Simone Burkert wandte sich direkt an Bürgermeister Ulrich Fleischer (parteilos) und die Gemeinderäte mit der Bitte, zumindest eine Kostenschätzung für die Sanierung in Auftrag zu geben. „Bei der Übernahme haben wir als Ziel herausgegeben, die noch stehenden Teile des Gutes zu erhalten. Es ist ein Wahrzeichen des Ortes und wir haben viel Eigeninitiative und Freizeit investiert“, sagte Burkert, die auch die Bedeutung für die heutige Anwohnerschaft hervorhob: „Jung und Alt sind zusammengerückt. Die Leute wollen sich treffen, miteinander reden.“

Bürgermeister Fleischer – selbst Mitglied im Verein – lobte das Engagement, wies aber zunächst darauf hin, dass Geld für eine Kostenschätzung im aktuellen Haushalt nicht vorgesehen sei. „Wir würden das Gebäude lieber wenigstens für fünf bis zehn Jahre erhalten, als es jetzt abzureißen“, insistierte Simone Burkert, die auch Fördermittel ins Spiel brachte. „Wir könnten eine gutachterliche Schätzung vornehmen lassen, aber was da rauskommt, wird nicht wenig sein. Und der Denkmalschutz ist im Ausreichen von Fördermitteln eher knauserig“, sagte Fleischer.

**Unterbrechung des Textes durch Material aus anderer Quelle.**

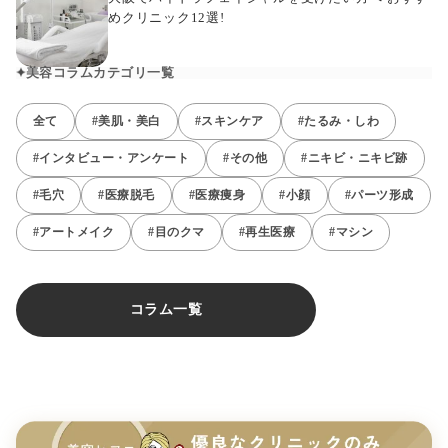
めクリニック12選!
美容コラムカテゴリ一覧
全て
#美肌・美白
#スキンケア
#たるみ・しわ
#インタビュー・アンケート
#その他
#ニキビ・ニキビ跡
#毛穴
#医療脱毛
#医療痩身
#小顔
#パーツ形成
#アートメイク
#目のクマ
#再生医療
#マシン
コラム一覧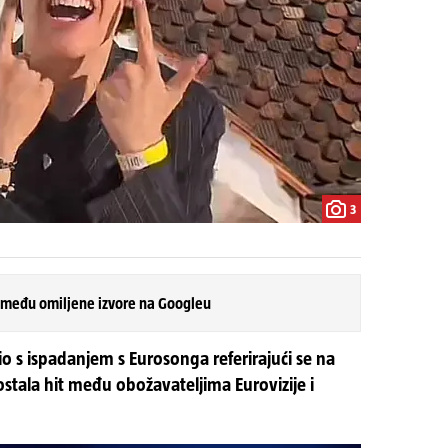
3
 među omiljene izvore na Googleu
o s ispadanjem s Eurosonga referirajući se na
ostala hit među obožavateljima Eurovizije i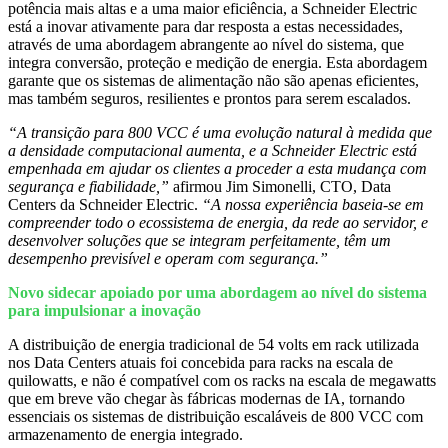
potência mais altas e a uma maior eficiência, a Schneider Electric
está a inovar ativamente para dar resposta a estas necessidades,
através de uma abordagem abrangente ao nível do sistema, que
integra conversão, proteção e medição de energia. Esta abordagem
garante que os sistemas de alimentação não são apenas eficientes,
mas também seguros, resilientes e prontos para serem escalados.
“A transição para 800 VCC é uma evolução natural à medida que
a densidade computacional aumenta, e a Schneider Electric está
empenhada em ajudar os clientes a proceder a esta mudança com
segurança e fiabilidade,”
afirmou Jim Simonelli, CTO, Data
Centers da Schneider Electric.
“A nossa experiência baseia-se em
compreender todo o ecossistema de energia, da rede ao servidor, e
desenvolver soluções que se integram perfeitamente, têm um
desempenho previsível e operam com segurança.”
Novo sidecar apoiado por uma abordagem ao nível do sistema
para impulsionar a inovação
A distribuição de energia tradicional de 54 volts em rack utilizada
nos Data Centers atuais foi concebida para racks na escala de
quilowatts, e não é compatível com os racks na escala de megawatts
que em breve vão chegar às fábricas modernas de IA, tornando
essenciais os sistemas de distribuição escaláveis de 800 VCC com
armazenamento de energia integrado.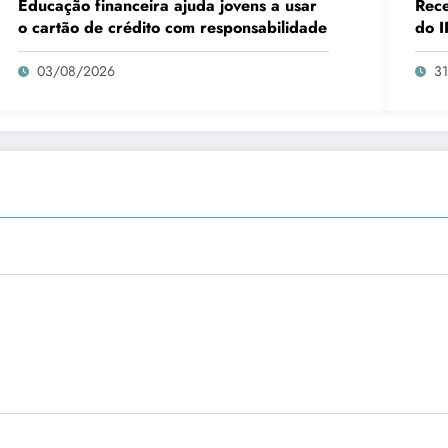
Educação financeira ajuda jovens a usar
Rece
o cartão de crédito com responsabilidade
do I
03/08/2026
3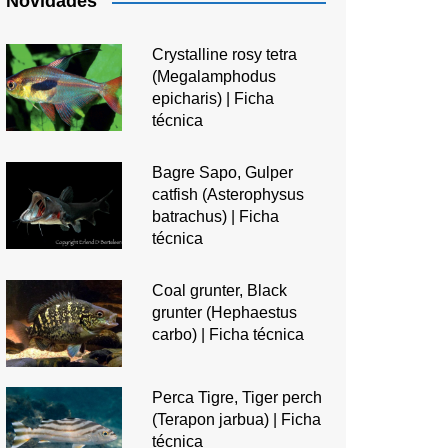
Novidades
Crystalline rosy tetra
(Megalamphodus
epicharis) | Ficha
técnica
Bagre Sapo, Gulper
catfish (Asterophysus
batrachus) | Ficha
técnica
Coal grunter, Black
grunter (Hephaestus
carbo) | Ficha técnica
Perca Tigre, Tiger perch
(Terapon jarbua) | Ficha
técnica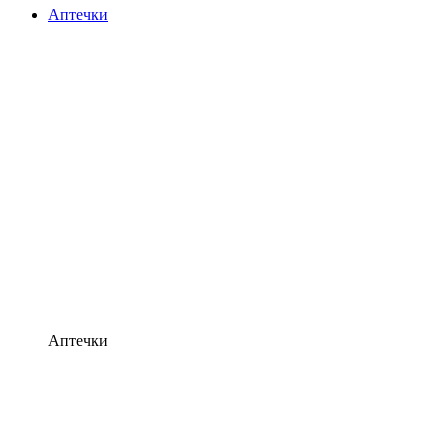
Аптечки
Аптечки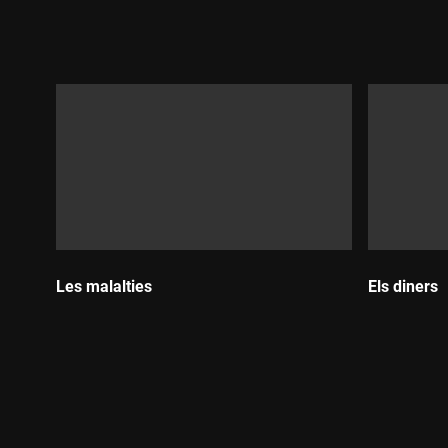
Durada:
Durada:
Les malalties
Els diners
Durada:
Durada: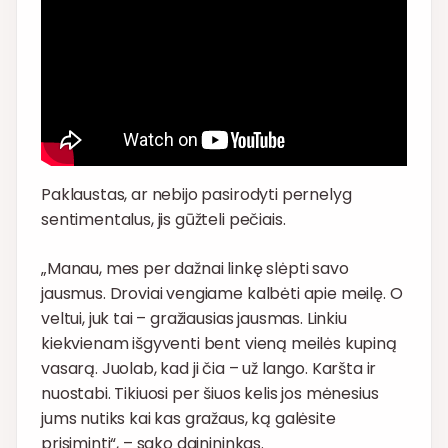
Paklaustas, ar nebijo pasirodyti pernelyg
sentimentalus, jis gūžteli pečiais.
„Manau, mes per dažnai linkę slėpti savo
jausmus. Droviai vengiame kalbėti apie meilę. O
veltui, juk tai – gražiausias jausmas. Linkiu
kiekvienam išgyventi bent vieną meilės kupiną
vasarą. Juolab, kad ji čia – už lango. Karšta ir
nuostabi. Tikiuosi per šiuos kelis jos mėnesius
jums nutiks kai kas gražaus, ką galėsite
prisiminti“, – sako dainininkas.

Geld für eine Kostenschätzung sei im aktuellen Haushalt nicht vorgesehen , sagt Bürgermeister Ulrich Fleischer

Geld für eine Kostenschätzung sei im aktuellen Haushalt nicht vorgesehen , sagt Bürgermeister Ulrich Fleischer

Quelle: Allner

Dessen Stellvertreter und Gemeinderatsmitglied, Jörg Burkert, ist zugleich Vorsitzender des Vereins und schaltete sich ebenfalls in die Diskussion ein. „Die Toreinfahrt sollte gemacht werden. Wichtig ist, dass es sicher ist. Das Gebäude vorn ist derzeit abrissreif, wir machen uns da keine Illusionen. Aber der überdachte Bogen sollte erhalten bleiben, vielleicht so ähnlich wie bei der Gaststätte in Technitz“, schlug er vor.

Letztlich waren sich Bürgermeister und Ratsmitglieder darin einig, eine Kostenschätzung aufstellen zu lassen. Danach könne man Schritt für Schritt entscheiden, welche Teile des einstigen Vierseithofs zur Sanierung für die Gemeinde zu stemmen sind.